Watching so many die made life after the war difficult, but these women retained a passion for life and learning. "After the victory, my fianc‚ and I got married in Czechoslovakia...I got my education degree...and worked as a nursery school teacher for twenty-one years. My dream came true. Later I got a degree from the teachers' college...and became principal at a nursery school. I brought up a lot of students to be patriotic, kind, honest, respectful of older people. I raised three good children of my own...my family knows about my military experience and they are proud of me. I brought up my children on the examples of heroism of our soldiers at the front...We love our motherland, our beautiful and blooming Ukraine!" says Natalia Zakruzhetskaya.
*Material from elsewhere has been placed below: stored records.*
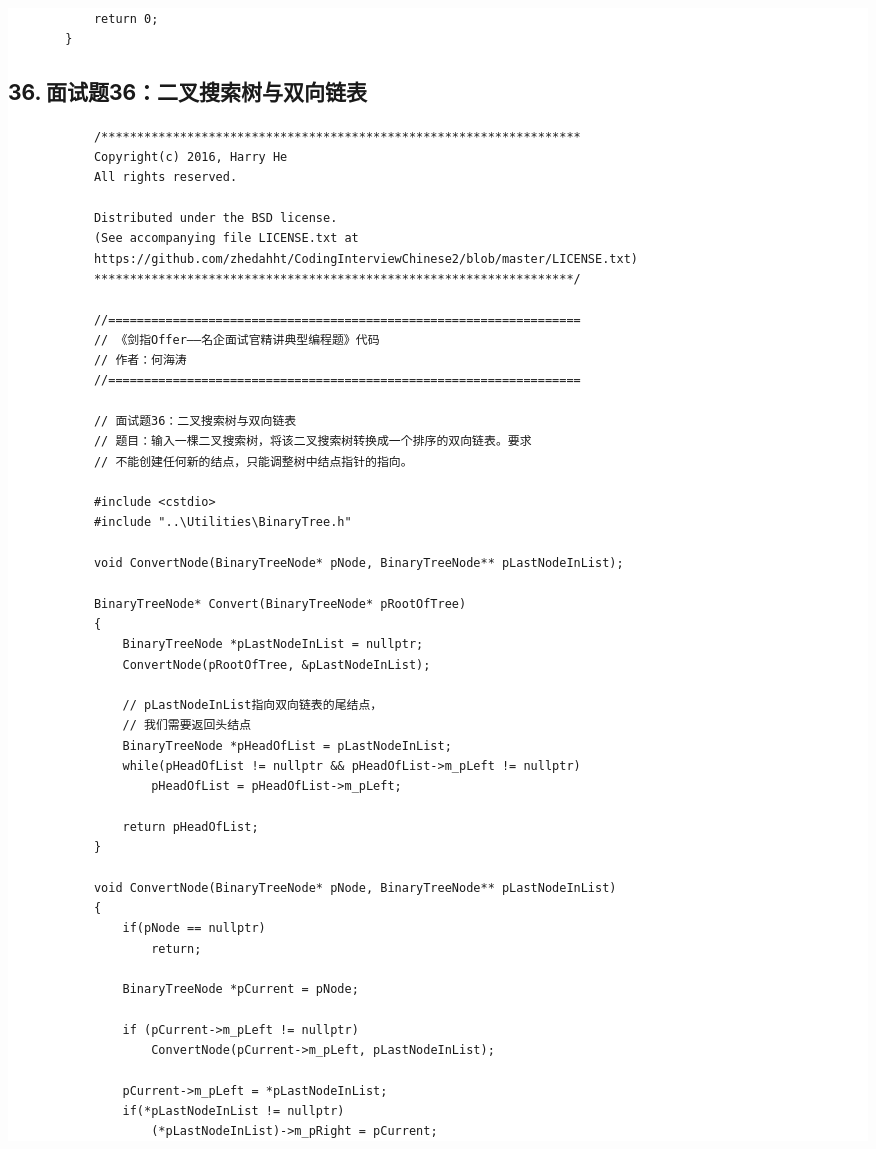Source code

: 				return 0;
			}




<h2 id="36">36. <span id="jump36">面试题36：二叉搜索树与双向链表</span></h2>

				/*******************************************************************
				Copyright(c) 2016, Harry He
				All rights reserved.

				Distributed under the BSD license.
				(See accompanying file LICENSE.txt at
				https://github.com/zhedahht/CodingInterviewChinese2/blob/master/LICENSE.txt)
				*******************************************************************/

				//==================================================================
				// 《剑指Offer——名企面试官精讲典型编程题》代码
				// 作者：何海涛
				//==================================================================

				// 面试题36：二叉搜索树与双向链表
				// 题目：输入一棵二叉搜索树，将该二叉搜索树转换成一个排序的双向链表。要求
				// 不能创建任何新的结点，只能调整树中结点指针的指向。

				#include <cstdio>
				#include "..\Utilities\BinaryTree.h"

				void ConvertNode(BinaryTreeNode* pNode, BinaryTreeNode** pLastNodeInList);

				BinaryTreeNode* Convert(BinaryTreeNode* pRootOfTree)
				{
					BinaryTreeNode *pLastNodeInList = nullptr;
					ConvertNode(pRootOfTree, &pLastNodeInList);

					// pLastNodeInList指向双向链表的尾结点，
					// 我们需要返回头结点
					BinaryTreeNode *pHeadOfList = pLastNodeInList;
					while(pHeadOfList != nullptr && pHeadOfList->m_pLeft != nullptr)
						pHeadOfList = pHeadOfList->m_pLeft;

					return pHeadOfList;
				}

				void ConvertNode(BinaryTreeNode* pNode, BinaryTreeNode** pLastNodeInList)
				{
					if(pNode == nullptr)
						return;

					BinaryTreeNode *pCurrent = pNode;

					if (pCurrent->m_pLeft != nullptr)
						ConvertNode(pCurrent->m_pLeft, pLastNodeInList);

					pCurrent->m_pLeft = *pLastNodeInList; 
					if(*pLastNodeInList != nullptr)
						(*pLastNodeInList)->m_pRight = pCurrent;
Today the Soviet women are unable to come to agreement on the role of women in the military. Many feel they had no choice -- they had to fight for their motherland. "About going to war," says Zakruzhetskaya, "I would tell my daughters, `Defend our motherland and be as brave, honest and courageous as my generation, as your parents.'" Not all women combat veterans agree. "If there were a war now," Lydia Vasilievna Sitalskaya says, "I wouldn't go... Let the men go. It is not for women... Women exist to create, not to destroy."

These Soviet women combat veterans shared a courage and spirit that even age has not marred. At the closing reception held in their honor, these women sang old war songs and danced throughout the night.

Under Fire: Soviet Women Combat Veterans is a travelling documentary exhibition of the wartime experiences of twenty-seven Red Army women veterans. The exhibition will travel to five sites in Cincinnati and Lorain, Ohio.